朝から晩まで騒ぎっぱなし! WDWでイタリアの情熱を大満喫!!
さて、ドゥカティ100周年のWDWのコンテンツは、すべてを書ききれないほど豊富だった。主だったものを紹介すると、前述した『レース・オブ・チャンピオンズ』、スタントライドショー、FMX(フリースタイルモトクロス)、DRE(ドゥカティ・ライディング・エクスペリエンス)のパニガーレV4でのサーキット走行と新型デザートXによるオフロードレッスン、一般公道を走れる現行モデル試乗会、100周年のヒストリック車両と記念カスタムモデル展示、スーパーレッジェーラV4チェンテナリオ展示(マシンストリップ展示もあり)、カスタムマシンコンテスト、パーツサプライヤーブース、ドゥカティ純正グッズ販売ブース、MotoGPチーム対WSBKチームによるエンジンの分解/組立競争、この日のために結成されたドゥカティ・バンドによるライブ演奏……と、本当に盛りだくさんだ。
さらに、これらのブースに前述したレジェンドライダーがひょっこり現れていたり(もちろんあらかじめ決まっているトークショーもある)、MotoGPやWSBKをそのまま再現したピットには現役ライダーが登場して一緒に写真を撮れたりサインしてくれたりするから、ファンはまったく気を抜けない。実際、私も会場内を移動中にドゥカティ・モーター・ホールディングスCEOのクラウディオ・ドメニカーリやケーシー・ストーナーとすれ違って思わず振り向いたし、あるブース内で不意にトロイ・ベイリスを見かけた。

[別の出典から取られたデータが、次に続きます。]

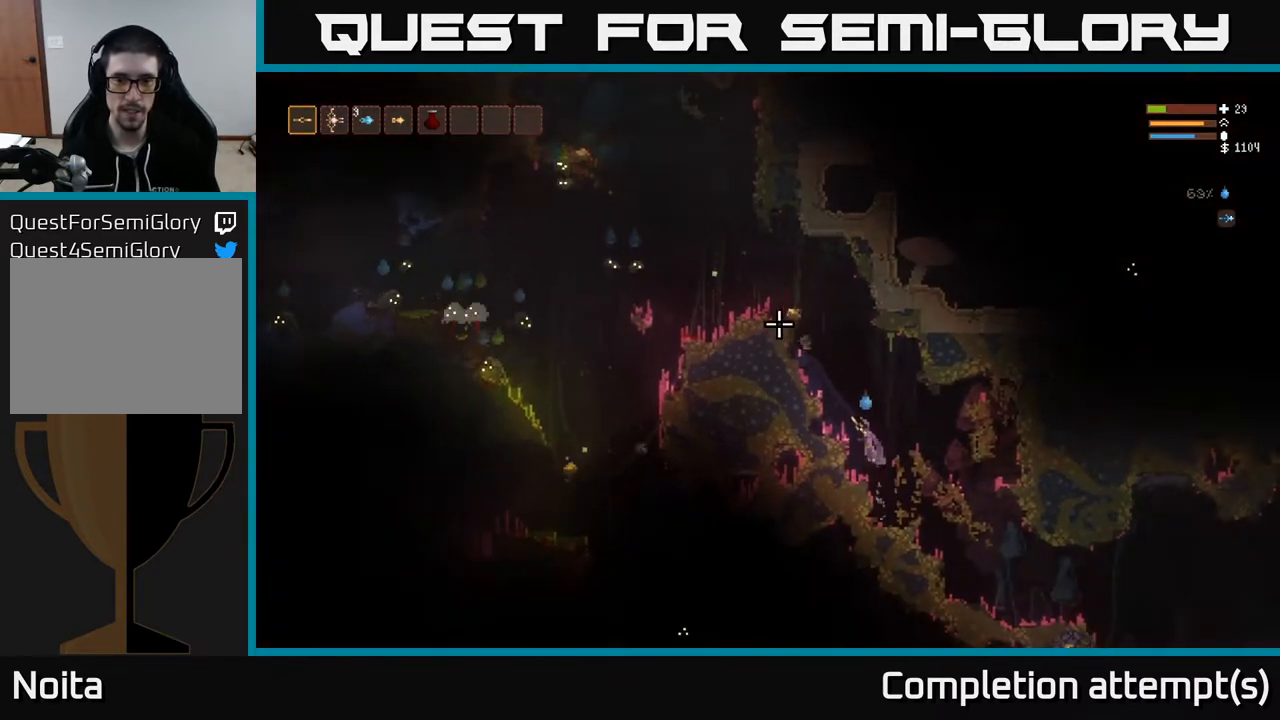
{"buttons": ["L2"], "left_stick": "up", "right_stick": "up-left", "events": [[67, "left_stick", "up-left"], [383, "left_stick", "up"]]}
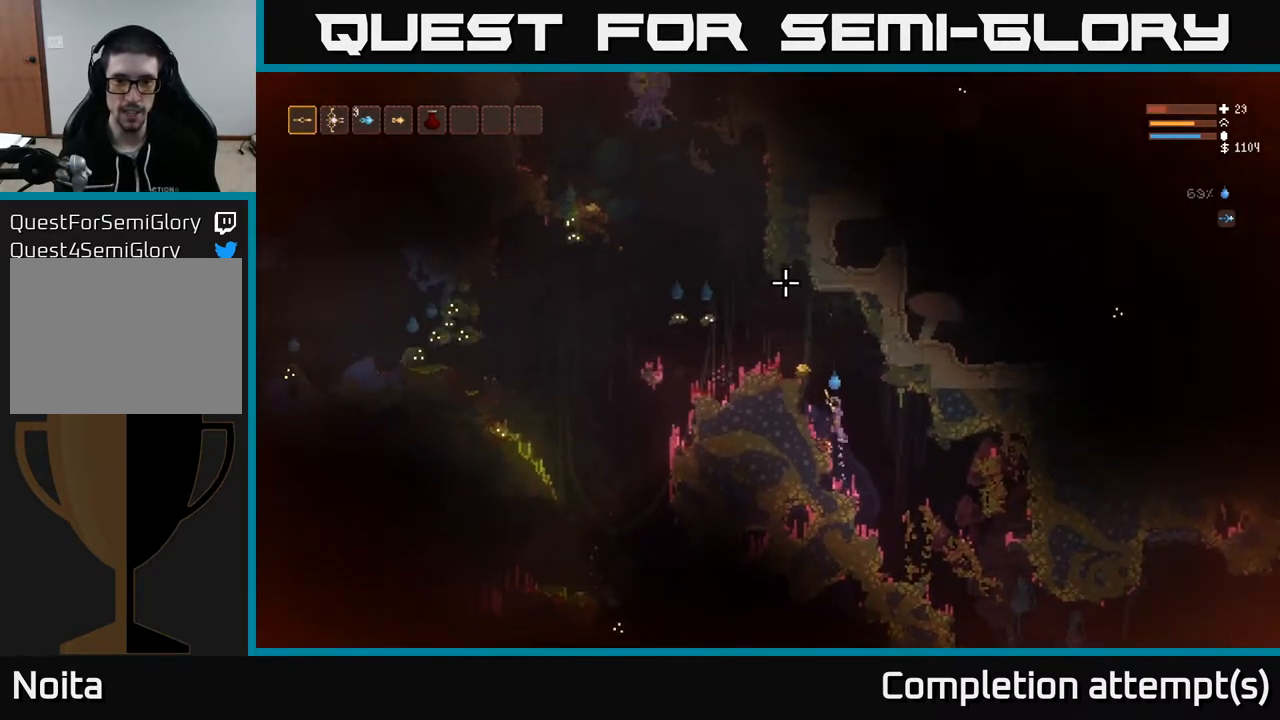
{"buttons": ["R2"], "left_stick": "right", "right_stick": "up-left", "events": [[83, "left_stick", "right"], [100, "L2", "up"], [217, "R2", "down"], [367, "left_stick", "center"], [417, "left_stick", "right"]]}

さらに夕方になると会場外でビーチパーティーやナイトパーティーが催されるから、まさしく朝から晩まで、1日のうち15時間ほどイベントが続く。何から何まで日本のバイクイベントとはスケールが違っていて、イタリアのバイクカルチャーの幅広さと奥深さ、そしてドゥカティの懐の大きさを痛感させられる。
ドゥカティファンにとってWDWは「いつか行ってみたい憧れのイベント」だが、実際に行ってみるとWDWはドゥカティファンのためだけのイベントではなかった。バイクファンなら誰もが楽しめるイベントだし(会場内にはごくごく少数だがドゥカティ以外のバイクも駐車している)、とくに日本のバイクファンにとってはバイクカルチャー発祥の地の熱気と情熱を感じることができるものだった。
WDWの次回開催は2年後。イタリアの情熱をぜひとも皆さんのその目で見て、肌で感じてほしい。そして大いにカルチャーショックを受けて、バイクへの愛情を深めてもらいたい。